4. Em relação ao pagamento de verbas a magistrados em detrimento dos servidores, tais fatos estão sendo apurados nos autos do PCA nº 15600 em trâmite nesta Corte, inclusive sob minha relatoria, conforme já afirmado acima. Daí não ser viável o revolvimento de matéria idêntica neste processo, por importar em situação análoga ao instituto da litispendência, do sistema processual brasileiro, que se aplica subsidiariamente às lides aqui propostas.
5. Quanto à participação de servidores na elaboração do orçamento do Tribunal, tem sido comum a indignação de entidades representativas diante da recusa dos Tribunais em acatar as sugestões apresentadas nas reuniões de elaboração dos projetos de lei orçamentária. Tal ocorre porque se faz uma equivocada interpretação das disposições da Resolução nº 70. O que se pretende é a participação dos servidores, mas, em nenhum momento, quis a Resolução retirar a autonomia dos Tribunais na escolha do que entenda ser o melhor e mais viável para o orçamento do Tribunal. Mesmo porque, a missão do CNJ, conforme texto expresso da Constituição Federal (art. 103-B, § 4º), é zelar pela autonomia do Poder Judiciário nacional. O tolhimento indevido das atribuições típicas da rotina administrativa dos Tribunais, sem a respectiva demonstração de eventuais irregularidades, resvalaria em abominável ofensa ao estabelecido pelo poder reformador.

Instruções do exercício:
[1] No texto sobre o orçamento dos Tribunais, qual dispositivo da Constituição Federal estabelece a missão do CNJ?
[2] Prossiga com o texto sobre o orçamento dos Tribunais a partir do ponto em que ele termina.

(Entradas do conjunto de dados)

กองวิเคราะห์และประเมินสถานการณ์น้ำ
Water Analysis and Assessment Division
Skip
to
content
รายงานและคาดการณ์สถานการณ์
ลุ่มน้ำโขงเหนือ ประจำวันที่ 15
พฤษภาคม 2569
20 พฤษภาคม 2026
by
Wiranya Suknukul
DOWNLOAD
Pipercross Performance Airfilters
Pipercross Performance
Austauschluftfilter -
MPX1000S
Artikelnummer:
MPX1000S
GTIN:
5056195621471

--

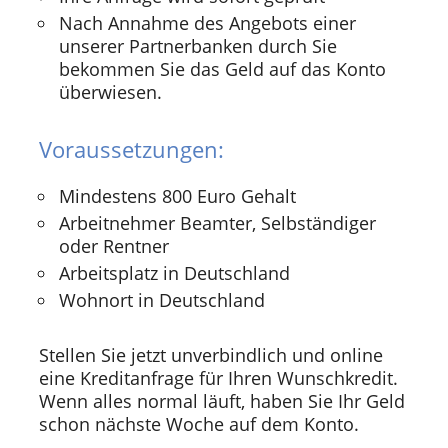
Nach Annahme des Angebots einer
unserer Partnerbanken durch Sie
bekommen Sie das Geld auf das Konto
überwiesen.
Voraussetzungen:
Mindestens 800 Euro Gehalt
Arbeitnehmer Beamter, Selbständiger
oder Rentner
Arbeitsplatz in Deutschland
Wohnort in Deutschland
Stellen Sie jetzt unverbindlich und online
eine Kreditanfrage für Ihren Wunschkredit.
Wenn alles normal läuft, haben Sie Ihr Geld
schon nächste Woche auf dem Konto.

Respostas dos exercícios:
[1] O art. 103-B, § 4º, da Constituição Federal.

[2]
Nesse sentido, concluo que as questões postas no presente estão prejudicadas, seja pelo advento da submissão da matéria do "movimento grevista" à solução jurisdicional, seja pela litispendência das demais matérias em processos já instaurados nesta Corte Administrativa, acrescidos da impossibilidade deste Conselho, regimentalmente, portar-se como intermediador de dissídios trabalhistas.
6. Quanto ao último pleito emergencial proposto pelo requerente, foram encaminhados à Corregedoria Nacional de Justiça documentos que supostamente comprovam o alegado, para conhecimento e adoção de possíveis providências, os quais retornaram-me com o seguinte despacho:
"Não vislumbrando nos documentos que acompanham o ofício oriundo do Gabinete do Senhor Conselheiro Marcelo Neves matéria de competência da Corregedoria Nacional de Justiça PIS e que se acomodam às suas atribuições regimentais, restituam-se à origem".
Nesse sentido, está prejudicada a análise do presente pela Corregedoria Nacional de Justiça.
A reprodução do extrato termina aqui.